Estimation of latent variables in real time

I would like to evaluate the latent variables in real time in the out-sample for a model with fixed parameters.

For example, I will use the following case from the Stan User’s Guide to explain.

In this case, we estimate Stochastic volatility models.


data {
  int<lower=0> T;   // # time points (equally spaced)
  vector[T] y;      // mean corrected return at time t
}
parameters {
  real mu;                     // mean log volatility
  real<lower=-1,upper=1> phi;  // persistence of volatility
  real<lower=0> sigma;         // white noise shock scale
  vector[T] h;                 // log volatility at time t
}
model {
  phi ~ uniform(-1, 1);
  sigma ~ cauchy(0, 5);
  mu ~ cauchy(0, 10);
  h[1] ~ normal(mu, sigma / sqrt(1 - phi * phi));
  for (t in 2:T)
    h[t] ~ normal(mu + phi * (h[t - 1] -  mu), sigma);
  for (t in 1:T)
    y[t] ~ normal(0, exp(h[t] / 2));
}

After estimating parameters such as phi, sigma and mu, I want to fix those parameters and then evaluate h[T+1],h[T+2],… h[T+N]using y[T+1],y[T+2],…,y[T+N].


data {
  int<lower=0> N;   // # time points (equally spaced)
  vector[N] y;      //new  return after time T
  real mu;                     // estimated mean log volatility
  real<lower=-1,upper=1> phi;  //estimated persistence of volatility
  real<lower=0> sigma;         //estimated white noise shock scale
}
parameters {
  vector[N] h;                 // log volatility at time t
}
model {
  h[1] ~ normal(mu, sigma / sqrt(1 - phi * phi));
  for (t in 2:N)
    h[t] ~ normal(mu + phi * (h[t - 1] -  mu), sigma);
  for (t in 1:N)
    y[t] ~ normal(0, exp(h[t] / 2));
}

However, here I want to estimate it as if it were done in real time. In other words, I should not use the data of y[T+2] to estimate h[T+1].
However, in the usual way I would use y[T+1]… …y[T+N] to estimate the past h.

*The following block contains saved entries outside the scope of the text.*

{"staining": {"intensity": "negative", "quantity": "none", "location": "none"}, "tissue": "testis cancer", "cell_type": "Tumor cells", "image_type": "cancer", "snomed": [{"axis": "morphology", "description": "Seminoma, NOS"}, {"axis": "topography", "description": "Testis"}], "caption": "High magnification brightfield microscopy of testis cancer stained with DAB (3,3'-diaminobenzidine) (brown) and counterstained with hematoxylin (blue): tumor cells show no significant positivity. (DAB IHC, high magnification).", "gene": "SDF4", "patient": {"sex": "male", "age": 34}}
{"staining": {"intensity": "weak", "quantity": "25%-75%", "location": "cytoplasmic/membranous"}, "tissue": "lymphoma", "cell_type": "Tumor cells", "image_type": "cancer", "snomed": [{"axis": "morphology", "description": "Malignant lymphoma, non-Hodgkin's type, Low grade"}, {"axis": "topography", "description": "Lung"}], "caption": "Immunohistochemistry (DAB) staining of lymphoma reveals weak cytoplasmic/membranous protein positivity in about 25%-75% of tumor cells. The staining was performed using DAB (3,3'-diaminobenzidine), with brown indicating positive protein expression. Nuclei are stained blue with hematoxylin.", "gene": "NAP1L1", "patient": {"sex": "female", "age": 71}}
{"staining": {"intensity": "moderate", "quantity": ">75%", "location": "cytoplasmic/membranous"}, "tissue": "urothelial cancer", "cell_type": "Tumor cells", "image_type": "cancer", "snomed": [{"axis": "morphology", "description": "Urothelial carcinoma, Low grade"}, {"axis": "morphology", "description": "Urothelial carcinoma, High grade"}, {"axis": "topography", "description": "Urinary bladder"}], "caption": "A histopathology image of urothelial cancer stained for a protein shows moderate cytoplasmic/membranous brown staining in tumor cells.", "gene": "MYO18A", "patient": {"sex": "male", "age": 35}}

It seems too inefficient to loop and collect the last value, increasing by one point each time.

Is there any way to solve this kind of problem?

Thanks.


1 Like

Sorry, can’t really delve deeply into the problem. There seem to be at least two interpretations of your question:

  1. You are trying to use “posterior as next prior”, i.e. avoid fully refitting the model as new data becomes available. This is theoretically appealing, but it is generally discouraged as there is no good way to accomplish that in practice (see e.g. Using posteriors as new priors - #4 by mike-lawrence). You are usually better served by refitting the model with the full data available.

  2. You are trying to find a more efficient way to compute some conditional distributions given your samples without recomputing a bunch of other stuff. I would suspect that in this case, your main bottleneck is model fitting and so I would definitely check, whether the simple way to compute the distributions in a loop isn’t already of satisfactory performance and only attempt optimization once you are sure this is necessary.

Best of luck with your model!

2 Likes